Seldom has a band on the British jazz scene created such a buzz before releasing an album, but Sons of Kemet have done just that. A super-group of sorts led by clarinetist, saxophonist and composer Shabaka Hutchings with Oren Marshall on tuba and both Tom Skinner and Seb Rochford on drums, Sons of Kemet release their stunning debut album Burn. Although born in London, Hutchings spent most of his childhood in Barbados. On returning to the UK in 1999 he was soon heralded as an exceptional talent on the British jazz scene, not only playing with luminaries such as Soweto Kinch, Courtney Pine and The Heliocentrics but also being named a BBC Radio 3 New Generation Artist. However, he felt the music he was playing lacked the Caribbean slant of his background and thus, Sons of Kemet (Kemet is one of the first recognised names for ancient Egypt and its last Nubian king was called Shabaka) was born. It's partly the deployment of two drummers - and two powerhouse drummers at that - gives Sons of Kemet their compelling and infectious sound. Skinner and Rochford's visceral exchange of rhythmic ideas is an unforgettable, highly danceable experience. Throw into this one of the great wild cards of contemporary British music, Oren Marshall on tuba, and you have a wonderfully unorthodox configuration. A curiously addictive album that manages to appeal to both heart and mind, there is little to compare it with.

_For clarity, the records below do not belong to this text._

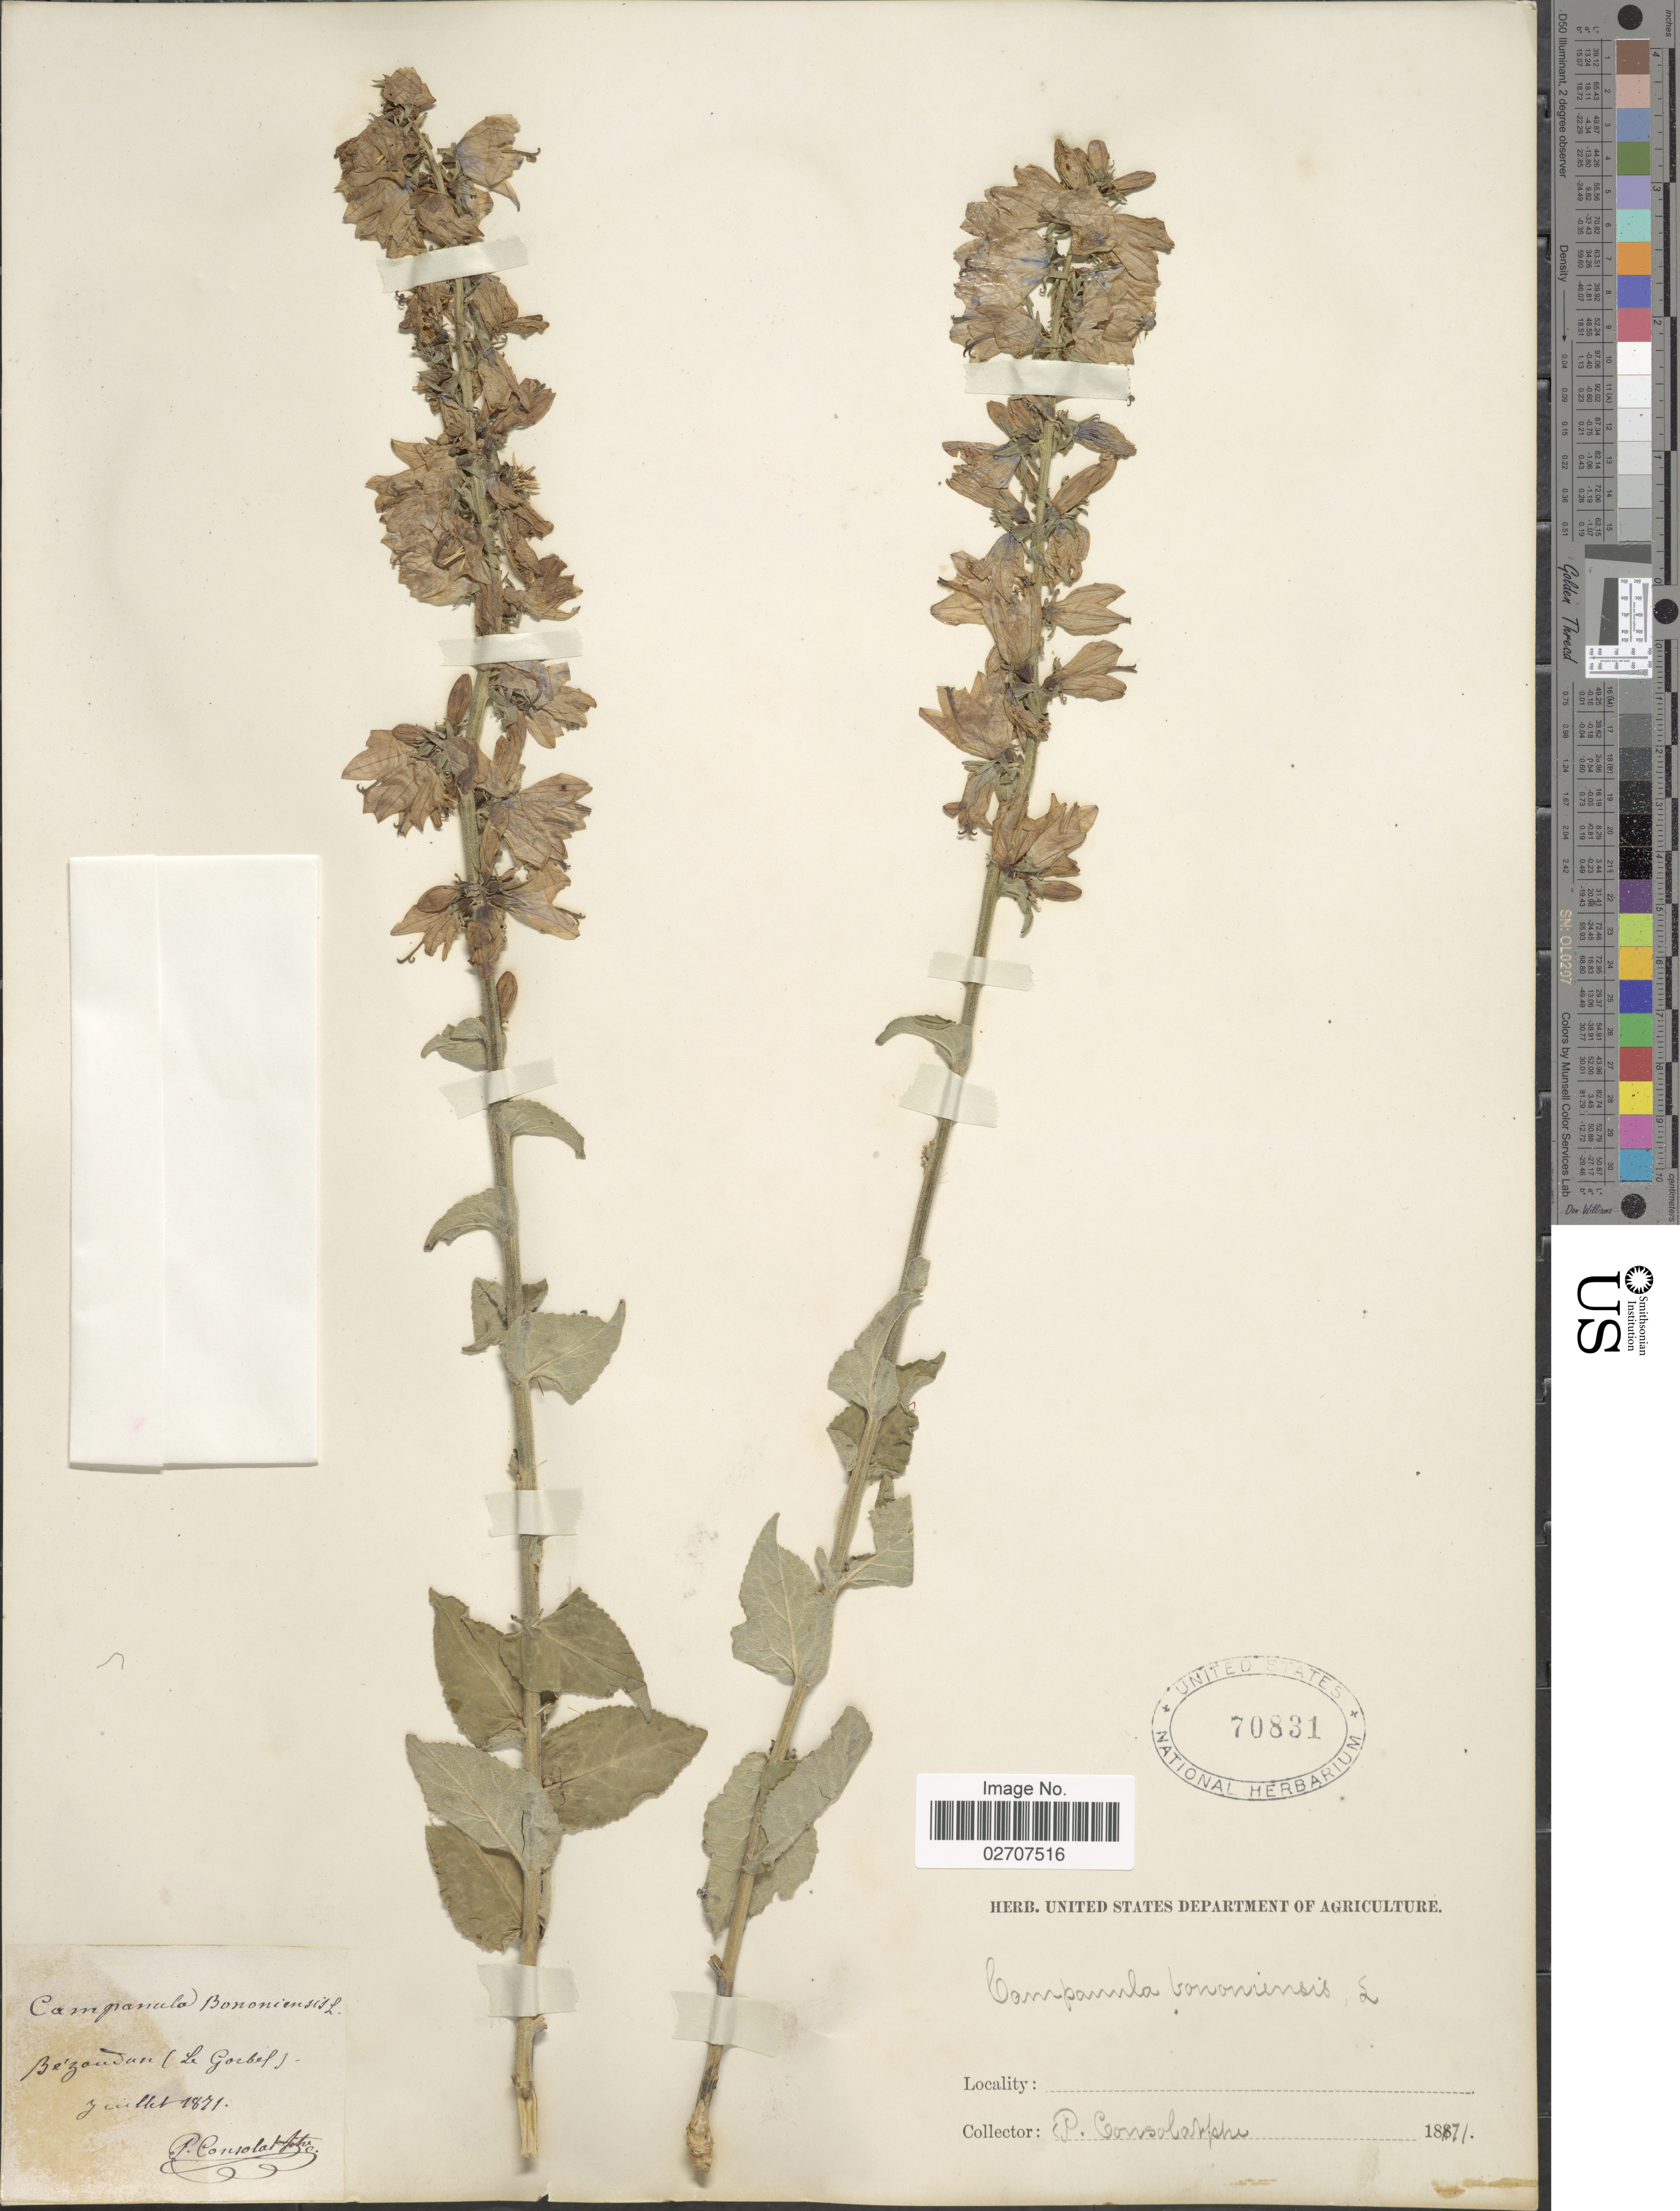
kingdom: Plantae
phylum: Tracheophyta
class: Magnoliopsida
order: Asterales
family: Campanulaceae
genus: Campanula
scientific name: Campanula bononiensis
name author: L.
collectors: P. Consolat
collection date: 1871-07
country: France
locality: Bezoudan (Le Gorbel) [interpreted]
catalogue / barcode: US 70831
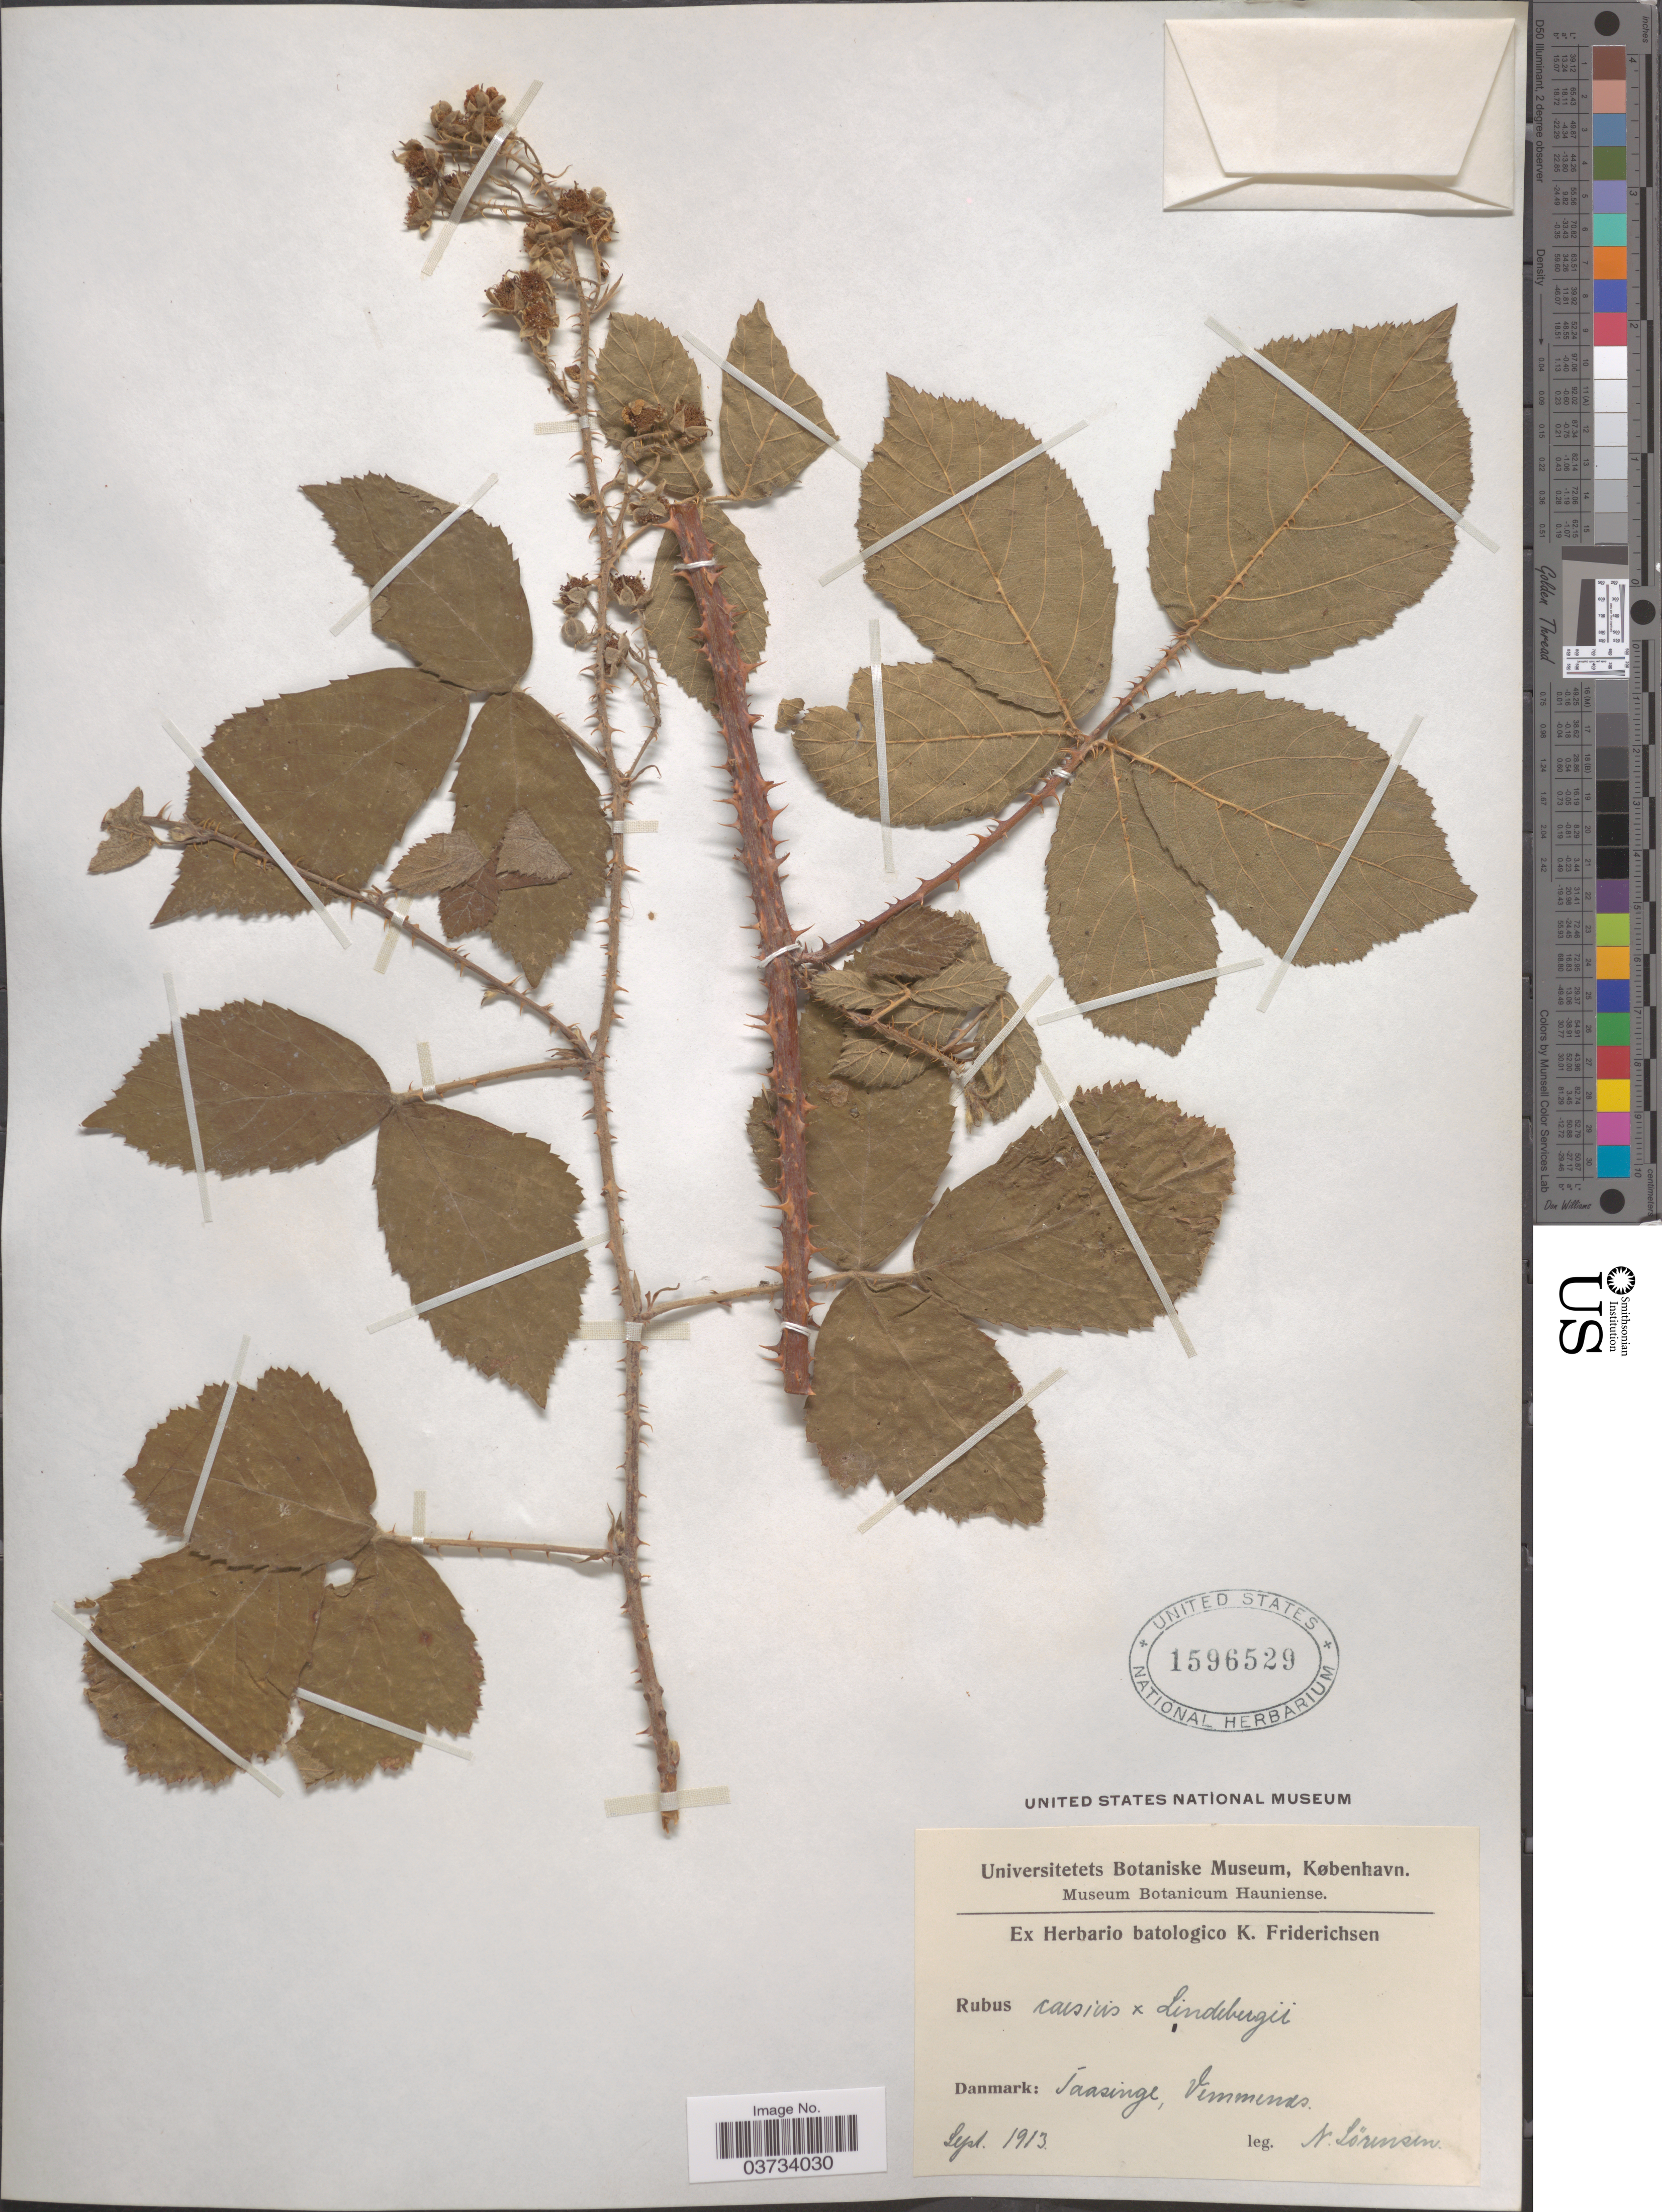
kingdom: Plantae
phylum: Tracheophyta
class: Magnoliopsida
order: Rosales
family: Rosaceae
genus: Rubus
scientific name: Rubus caesius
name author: L.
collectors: N. Lörensen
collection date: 1913-09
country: Denmark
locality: Taasinge, Vemmenæs.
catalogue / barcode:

'Recommended new release' --Drummer Magazine
"an album that makes the perfect storm of Seb Rochford's and Tom Skinner's collective percussion sound, as if it's moved into your house" --The Guardian ****
"Deeply strange but also compelling" -- The Telegraph
"Unlike some of their peers, Sons Of Kemet can move from melodic maelstroms to moving meditations in a moment. Driven by Marshall's droning tuba riffs, the drivingly hypnotic 'Going Home' gives way to probably one of the most beautiful and haunting ballads in any genre this year, 'Adiona's Lullaby'" -- The Quietus
"this is mesmerising trance music of great power" -- The Independent
"The music connects New Orleans marching band and Jamaican dance rhythms while also reaching further back into the African tradition, and drummers Seb Rochford and Tom Skinner lend both a streetwise edge and an unashamedly melodic undercurrent. Repeated listens reveal more and more detail on an album that grabs the attention from the word go and - beware - may well have an addictive effect."